Unfortunately, this week's celebration of Eid, the end of the holy month of fasting and purification for Muslims, promises little in the way of hope or succor for those affected by Pakistan's devastating floods.
Aid is getting through to those who survived the disaster in the mountainous district of Kohistan and nearby regions. But the experiences of destruction and loss, of trauma and displacement, are real and palpable, even among those who have received humanitarian assistance in recent days.
"Normally Eid is a time of happiness," Fatama, a 45-year-old mother of six whose home was washed away by the flooding, told me late last week. "But this Eid we don't feel anything. Our every happiness was our house. That was our paradise. Now we're homeless. We don't know where to go."
Another resident of the region's steep, stark valleys, 72-year-old Noor Paras, a farm laborer, said this year's Eid "will be a very simple day, with no money for celebrations or for new clothing."
Though Paras is better off than some -- Paras has sons who can send him money from Karachi -- he still must rebuild his home that adjoins the Indus and see to it that the rest of his family is safe and protected.
He speaks with wariness of returning to his home after the floods -- "what we saw was like a sea," he said -- and wonders "how can we come back, to our actual life?"
"We just pray to God that God will protect us."
While the attempt to return to some semblance of normalcy now dominates the daily rhythms of life, worries about approaching winter are starting to creep in, too -- worries that are based on the stark realities that marked life even before the floods.
Kohistan -- located in the northern province of Khyber Pakhtunkhwa -- is a harsh, neglected place. The region and the wider province have been the site of fighting between Pakistani security forces and anti-government insurgents. The area has few medical facilities. While mountainous living might seem to make people hearty, in fact residents already suffered from malnutrition, tuberculosis, diarrhea, acute respiratory ailments and eye and skin infections prior to the worst natural disaster in Pakistan's history.

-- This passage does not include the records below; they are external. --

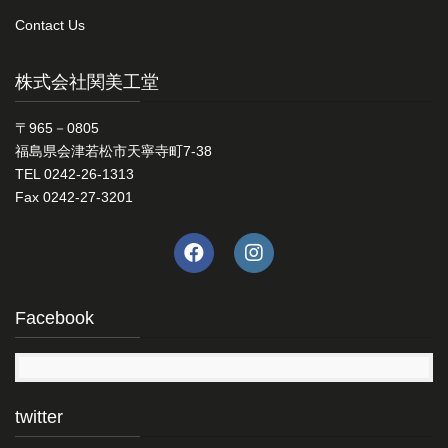
Contact Us
株式会社関美工堂
〒965－0805
福島県会津若松市天寧寺町7-38
TEL 0242-26-1313
Fax 0242-27-3201
Facebook
twitter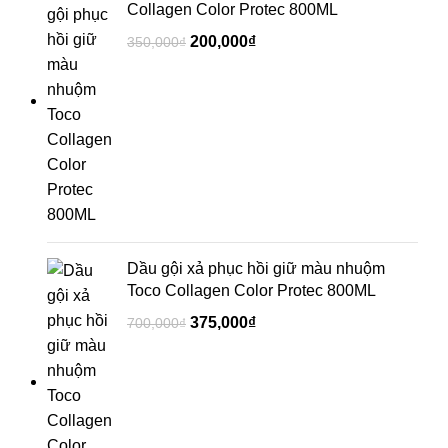
Collagen Color Protec 800ML
200,000
₫
350,000
₫
Dầu gội xả phục hồi giữ màu nhuộm
Toco Collagen Color Protec 800ML
375,000
₫
700,000
₫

When I joined my Church World Service colleagues from Pakistan this past weekend at mobile health clinics working at locales in Kohistan and nearby regions like Mansehra, what was most striking were the acute needs of people who have no access to basic health services.
"This is the only health care we receive," said Mohammad Khalid, one of dozens of patients who crowded into a makeshift clinic in the flood-affected village of Mohandari, near Balakot. Skin infections were common; malnourishment among young children was obvious.
Flooding in Kohistan has essentially stopped while other areas of Pakistan continue to be inundated --flood waters continue to flow south in the province of Sindh, for example. But the floods in the entire province of Khyber Pakhtunkhwa still destroyed about 200,000 homes by some estimates, and the area bore some of the worst casualty rates of the flooding. Only now are some areas becoming accessible.
The expected food crisis that will likely affect all of Pakistan as a result of washed-out land and crops, destroyed bridges and roads, and lost livelihoods and jobs will make life in this hardscrabble northern area all the more painful and difficult, said Dr. Qamar Zaman, a medical coordinator for Church World Service.
"This is a slow tsunami," Zaman said on the eve of the week of Eid. "This will kill people slowly."
(Chris Herlinger, a New York freelance journalist, is also a writer with the humanitarian organization Church World Service.)